## DOCUMENT SECTION
**********

TEXT FOR SANTERI TUORI’S CATALOGUE
Taru Elfving, 5.3.2004
Let’s boogie, bogey!
A little boy gazes seriously at the camera. Yet simultaneously he also shakes his head and grins revealing his tiny but undoubtedly sharp teeth. Two moments folded together, or an attempt to capture the whirlwind of being that only a child can embody? Not quite. Video image projected on a photograph, colour on top of black and white, movement on stillness – obvious play with opposites maybe, but here they seem to become more than just two. Or less, which is always more anyway. Spooky.
What turns a little boy into a bogeyman? Playing bogey comes probably rather naturally for him, like boogying. The inaudible screams and storms of hair do not, however, disturb here as much as the ghostly image that dis/appears behind it. Every so often the fast bounces make the boy nearly dissolve into fading streaks of colour and the frozen monochrome stare greets me unveiled. The next moment those same eyes come fleetingly alive with a striking red glow through the lightly orange hair. But then the face gains three eyes, the line of tightly closed lips draws a moustache above the others, and one of the many eyes pauses momentarily as a red button of a nose. The bogeyman emerges as a knot of features, gestures, expressions.
Grave melancholy entwines with incontrollable bursts of energy in Santeri Tuori’s images of children. In Bogeyman as well as in Liina and Karlotta the still black and white pictures create eerie shadows for the moving figures. Like old photographs or cinematic flash backs they allude to a past that haunts the present, and possibly the future as well. They may thus act as visualised memories, as shared property that hides within it the unarticulated and personal. As recollections or mementos they clash disturbingly with the lively children, who hence appear at once present and absent. There is necessarily a nostalgic dimension to this, a symbolic reference to the unstoppable flow of time and the loss of childhood immediacy. Significantly the works, however, problematise these very notions of temporal linearity and unmediated presence. The photographs do not succeed in capturing a moment gone, neither really mourning nor holding on to it. Frozen as they may seem, they actually appear as mobilising forces in the slow unfolding of the present, adding intricate depth to it.

**********

## SOURCE MATERIAL
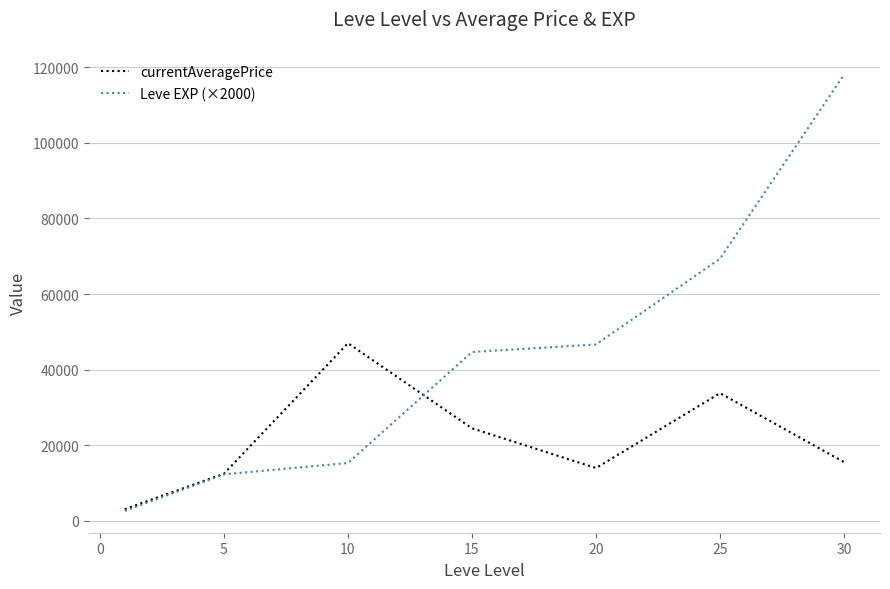

Which series has the largest total across all categories?

Leve EXP (×2000)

**********

## ACTIVITIES
- A) Do these statements agree with the essay on Santeri Tuori's images? Answer yes or no for each, and quote the words from the essay that settle it. (i) The boy's eyes briefly glow red. (ii) The still pictures in Liina and Karlotta are in color. (iii) The photographs succeed in capturing a moment gone.
- B) In the essay on Santeri Tuori's images, what is projected onto the photograph?
- C) Set down the part of the essay on Santeri Tuori's images from "TEXT FOR SANTERI" up to and including "more anyway. Spooky.", word for word.

## RESULTS OF THE TASKS
- A)
(i) Yes: "those same eyes come fleetingly alive with a striking red glow through the lightly orange hair"
(ii) No: "In Bogeyman as well as in Liina and Karlotta the still black and white pictures create eerie shadows for the moving figures."
(iii) No: "The photographs do not succeed in capturing a moment gone"

- B) A video image.

- C)
TEXT FOR SANTERI TUORI’S CATALOGUE
Taru Elfving, 5.3.2004
Let’s boogie, bogey!
A little boy gazes seriously at the camera. Yet simultaneously he also shakes his head and grins revealing his tiny but undoubtedly sharp teeth. Two moments folded together, or an attempt to capture the whirlwind of being that only a child can embody? Not quite. Video image projected on a photograph, colour on top of black and white, movement on stillness – obvious play with opposites maybe, but here they seem to become more than just two. Or less, which is always more anyway. Spooky.